When you're recording is your mind elementally empty or dazzlingly FULL.
When you're recording is your mind elementally empty or dazzlingly FULL.
“Both, but it's not just the mind, it's the body and the soul and the whole being that gets taken by this music – live is where we feel most at one with the music and the universe because it's instant, there's no time for your mind to get in the way. But 'Pilgrimage' isn't saying that you've got to concentrate on your spiritual side. It's saying THERE IS ONLY ONE SIDE. And all is spirit.”
Tryina think about what other musician could’ve said that to me. If they weren’t dead I’d say Alice Coltrane, James Brown, Bismillah Kahn. Certainly not anyone you’d consider peers of Om, although in a weird way Om are redolent of a fusion between spirituality and music from a different age, the kind of elemental interplay that usually only happens when your religious and musical education are simultaneous, like it was with blues, plainsong, raga and gospel. Bismillah Kahn learned music in mosques and temples. What’s your excuse?
“Well you couldn’t exactly call Sleep a religious upbringing but at the same time – me and Chris have always been trying to tap into something bigger than just scenes and habits. Being in a traditional ‘band’ can kind of distract you from the point of making music in the first place. I see what we do as tapping into a sacred vibration; music is a medium of holy exploration and a journey to other planes of existence. You learn about yourself and the universe through music. Since the beginning the universe has been based on vibrations of sound and light and energy so for us to step out of the materialist cycle and work through the form of music is essential – I can’t stress enough though how this isn’t some godlike act of creation – we’re simply attuning ourselves to the background, trying to approach the centre of things. To me, music is THE sacred world science, and everywhere you look, everywhere you hear, you can hear that strain for transcendence going on.”
Is your wariness of the auteur theory of rock’n’roll informed by what happened with Sleep?

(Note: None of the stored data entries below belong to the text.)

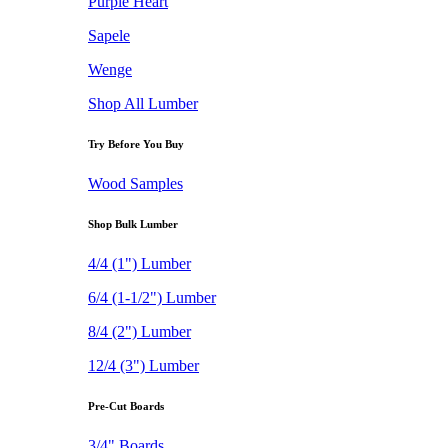
Purple Heart
Sapele
Wenge
Shop All Lumber
Try Before You Buy
Wood Samples
Shop Bulk Lumber
4/4 (1") Lumber
6/4 (1-1/2") Lumber
8/4 (2") Lumber
12/4 (3") Lumber
Pre-Cut Boards
3/4" Boards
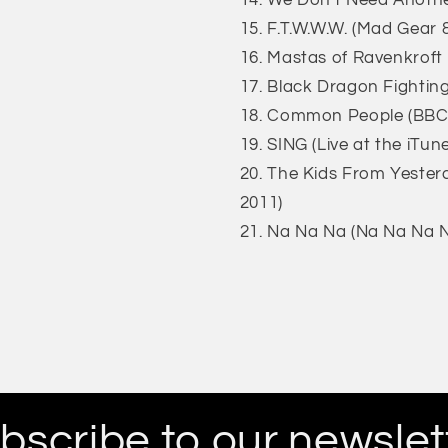
We Don't Need Another
F.T.W.W.W. (Mad Gear &
Mastas of Ravenkroft 
Black Dragon Fighting
Common People (BBC 
SING (Live at the iTun
The Kids From Yesterd
2011)
Na Na Na (Na Na Na N
bscribe to our newslet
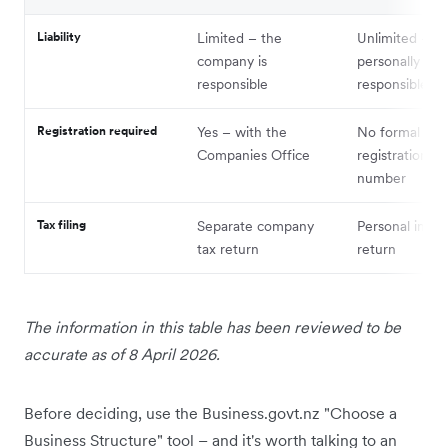
Liability
Limited – the
Unlimited – y
company is
personally
responsible
responsible
Registration required
Yes – with the
No formal
Companies Office
registration, o
number
Tax filing
Separate company
Personal inco
tax return
return
The information in this table has been reviewed to be
accurate as of 8 April 2026.
Before deciding, use the Business.govt.nz "Choose a
Business Structure" tool – and it's worth talking to an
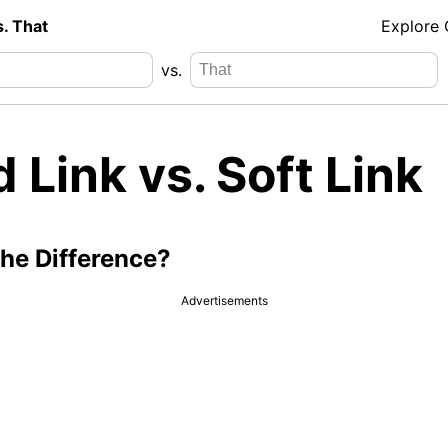
s. That
Explore
vs.
 Link vs. Soft Link
the Difference?
Advertisements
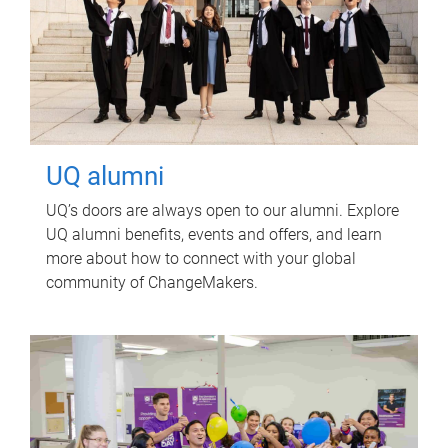
UQ alumni
UQ’s doors are always open to our alumni. Explore
UQ alumni benefits, events and offers, and learn
more about how to connect with your global
community of ChangeMakers.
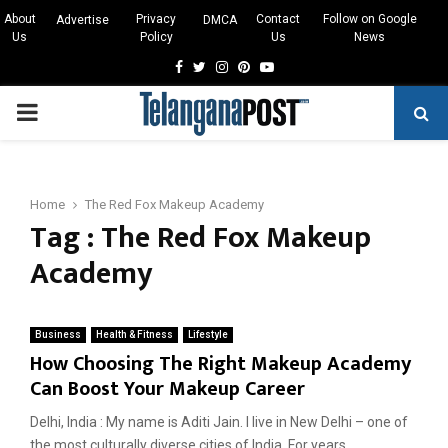
About
Privacy
Contact
Follow on Google
Advertise
DMCA
Us
Policy
Us
News
Facebook
Twitter
Instagram
Pinterest
Youtube
PRIMARY
MENU
Home
The Red Fox Makeup Academy
Tag : The Red Fox Makeup
Academy
Business
Health & Fitness
Lifestyle
How Choosing The Right Makeup Academy
Can Boost Your Makeup Career
Delhi, India : My name is Aditi Jain. I live in New Delhi – one of
the most culturally diverse cities of India. For years,...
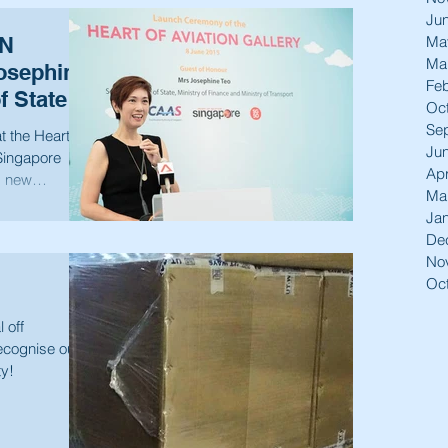
Ju
Ma
ON
Ma
osephine
Feb
f State,
Oc
Se
 the Heart of
Ju
Apr
d new
Ma
Ja
De
No
Oc
 off
recognise our
ty!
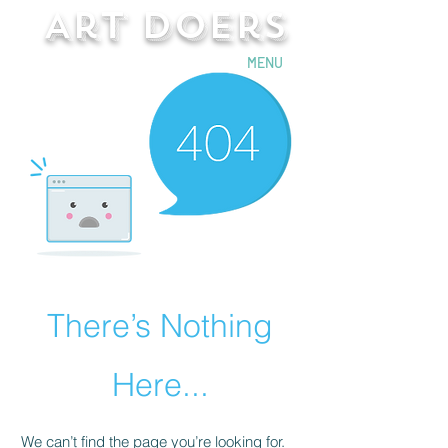
Art Doers
Send Email
MENU
There’s Nothing
Here...
We can’t find the page you’re looking for.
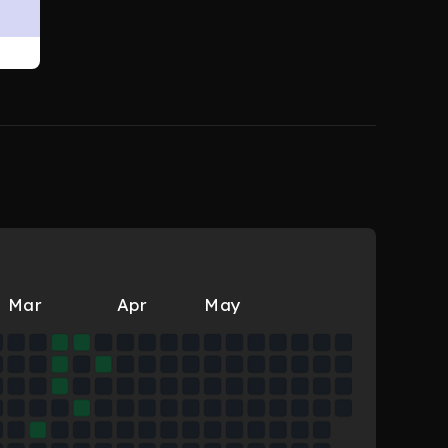
Mar
Apr
May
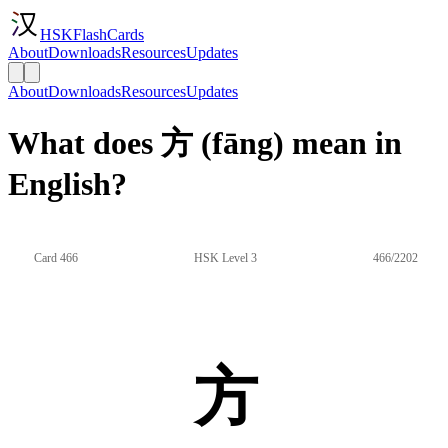
HSKFlashCards
About
Downloads
Resources
Updates
About
Downloads
Resources
Updates
What does 方 (fāng) mean in
English?
Card 466
HSK Level 3
466/2202
方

“Me and Chris can’t change the way we play together – you’re always gonna be compared to previous bands because you share that history and that exploration. But I think now, we’re aware of the immortal nature of music, the way it simply doesn’t matter who buys or tries or joins you on your musical journey – Om music knows it’s contribution to the universe rather than being so concerned with what it’s doing today, this month, this year. ‘Pilgrimage’ is out now, is part of the energy of the universe. I don’t feel relieved, happy or even anywhere near creatively spent –
Om goes on every second of
our lives. We’re already making a ton of new music. The day I wake up and don’t
hear music constantly going on in my head is the day I die.”
A long road already travelled & eternity to play with. Zero in and join the march inward.